Recently, the Pharmaceutical Products Industry Union (Sindusfarma) obtained an injunction from the Federal Regional Court (TRF) of the 3rd Region, in São Paulo, suspending the decision of the National Supplementary Health Agency (ANS) to adopt new rules for the evaluation of advanced therapies, from September 2023. The information was published exclusively by Portal Futuro da Saúde.
Exclusive: pharmaceutical industry obtains an injunction suspending ANS decision on advanced therapies
In the last quarter of last year, the ANS filed an appeal that suspended Law No. 14,307/2022, which requires that technologies evaluated and recommended by the National Commission for the Incorporation of Technologies into the Unified Health System (Conitec) and incorporated into the Unified Health System (SUS) must also be included in the ANS list within 60 days. Currently, six advanced therapies are registered with Anvisa, all of which are very expensive.

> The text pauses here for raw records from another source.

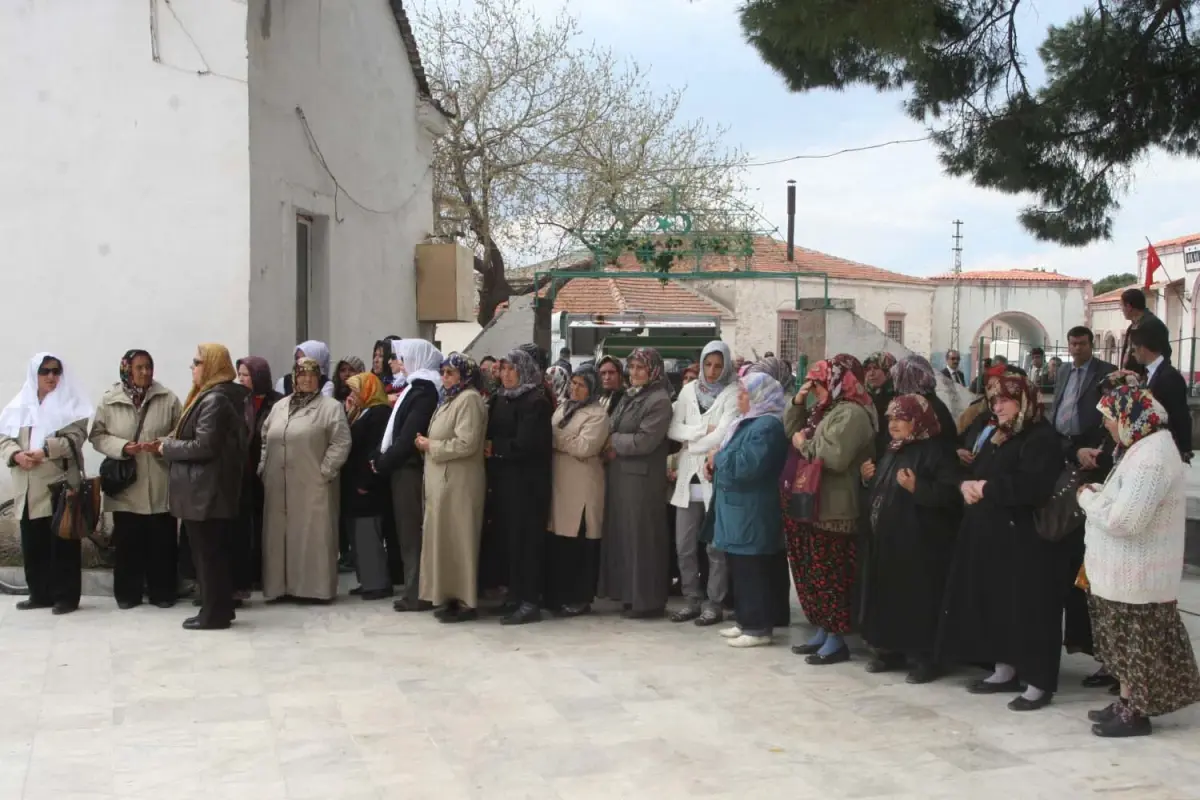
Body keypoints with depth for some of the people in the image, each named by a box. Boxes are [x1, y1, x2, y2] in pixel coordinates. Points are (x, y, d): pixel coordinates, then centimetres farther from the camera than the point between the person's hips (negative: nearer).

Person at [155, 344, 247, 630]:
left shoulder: (214, 400, -18)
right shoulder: (213, 396, 15)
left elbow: (204, 446, -23)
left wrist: (168, 448, -10)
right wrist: (172, 443, 7)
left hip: (205, 490, -10)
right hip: (210, 488, 10)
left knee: (207, 554, -3)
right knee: (216, 552, 15)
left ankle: (213, 613, 3)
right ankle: (221, 608, 22)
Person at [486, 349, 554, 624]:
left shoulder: (536, 402, -10)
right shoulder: (500, 399, 15)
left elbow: (526, 444, -19)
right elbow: (489, 434, 15)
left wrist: (496, 449, -10)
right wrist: (488, 448, -5)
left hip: (527, 482, -7)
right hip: (504, 480, 7)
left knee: (527, 539, -5)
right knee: (509, 538, 9)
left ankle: (530, 601, -2)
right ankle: (515, 596, 18)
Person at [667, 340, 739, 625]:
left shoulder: (733, 393, -3)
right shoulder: (689, 390, 12)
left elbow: (723, 435, -14)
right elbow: (673, 429, 4)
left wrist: (691, 446, -4)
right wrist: (703, 430, -9)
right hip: (688, 477, 5)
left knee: (716, 546, 0)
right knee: (684, 545, 7)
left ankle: (714, 603, 9)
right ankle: (692, 599, 19)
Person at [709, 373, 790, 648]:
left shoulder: (767, 426, -17)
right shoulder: (748, 422, 17)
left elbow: (747, 465, -25)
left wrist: (718, 458, -10)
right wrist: (718, 463, 4)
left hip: (751, 512, -10)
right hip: (737, 509, 10)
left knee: (752, 569, -6)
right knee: (739, 567, 14)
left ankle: (759, 627, 0)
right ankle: (746, 621, 22)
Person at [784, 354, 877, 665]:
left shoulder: (853, 414, -16)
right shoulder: (825, 410, 16)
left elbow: (836, 457, -27)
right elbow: (791, 433, 20)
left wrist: (805, 445, -14)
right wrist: (797, 403, 7)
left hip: (833, 511, -10)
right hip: (809, 505, 10)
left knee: (830, 576, -3)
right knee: (811, 574, 14)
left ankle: (837, 640, 5)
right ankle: (822, 631, 24)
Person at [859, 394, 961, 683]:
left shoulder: (935, 451, -10)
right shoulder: (892, 452, 17)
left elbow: (949, 494, -19)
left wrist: (917, 488, -28)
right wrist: (869, 478, 8)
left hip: (918, 542, -8)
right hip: (885, 540, 9)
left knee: (917, 598, -5)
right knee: (887, 595, 12)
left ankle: (923, 657, 3)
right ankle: (890, 650, 22)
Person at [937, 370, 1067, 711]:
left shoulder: (1041, 438, -12)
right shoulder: (998, 436, 17)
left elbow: (1031, 487, -25)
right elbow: (975, 471, 19)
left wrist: (985, 487, -15)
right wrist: (967, 485, -6)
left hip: (1025, 539, -9)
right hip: (991, 535, 9)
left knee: (1028, 607, -5)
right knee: (996, 603, 11)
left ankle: (1039, 682, 1)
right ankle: (1005, 671, 21)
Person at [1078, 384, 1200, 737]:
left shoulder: (1150, 458, -25)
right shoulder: (1145, 448, 8)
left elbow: (1124, 520, -30)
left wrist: (1088, 497, -15)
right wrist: (1101, 494, 0)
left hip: (1138, 576, -10)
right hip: (1128, 571, 10)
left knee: (1137, 643, 3)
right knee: (1126, 640, 18)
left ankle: (1136, 713, 14)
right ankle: (1127, 702, 29)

In that context, the ANS issued a technical note that changed the rules for advanced therapies, stating that they must undergo Health Technology Assessment (ATS) to be included (or not) in the list of health plan procedures. The argument used by the Agency was that these drugs are complex and innovative and, therefore, should undergo technical evaluation before the process of incorporation into the list of procedures, as well as through the process of social participation. For this reason, there was pressure from health plans for ANS to act.
In 2023, ABHH published a Technical note addressed to the CEO of ANS, Paulo Rebello Filho, where he clarified the importance of advanced therapies in onco-hematological treatment; in particular, patients with Acute Lymphoblastic Leukemia (ALL), Non-Hodgkin Lymphoma and Multiple Myeloma, and about the Association's efforts to make these technologies available in public and private health networks in Brazil. On the same note, the ABHH expressed concern that a separate regulatory process would further delay the effective use, especially, of CAR-T therapy, leading to a worsening of the patients' clinical condition. The Association's position was based on scientific criteria and the use of ABHH's own Consensus on Genetically Modified Cells.
In view of the injunction granted by the TRF of the 3rd Region to Sindusfarma in March of this year, ABHH is once again available to contribute to the country's regulatory agents, in an ethical, technical and scientific manner, allowing the use of advanced therapies and ensuring equity in safe access to these technologies by patients in the health systems.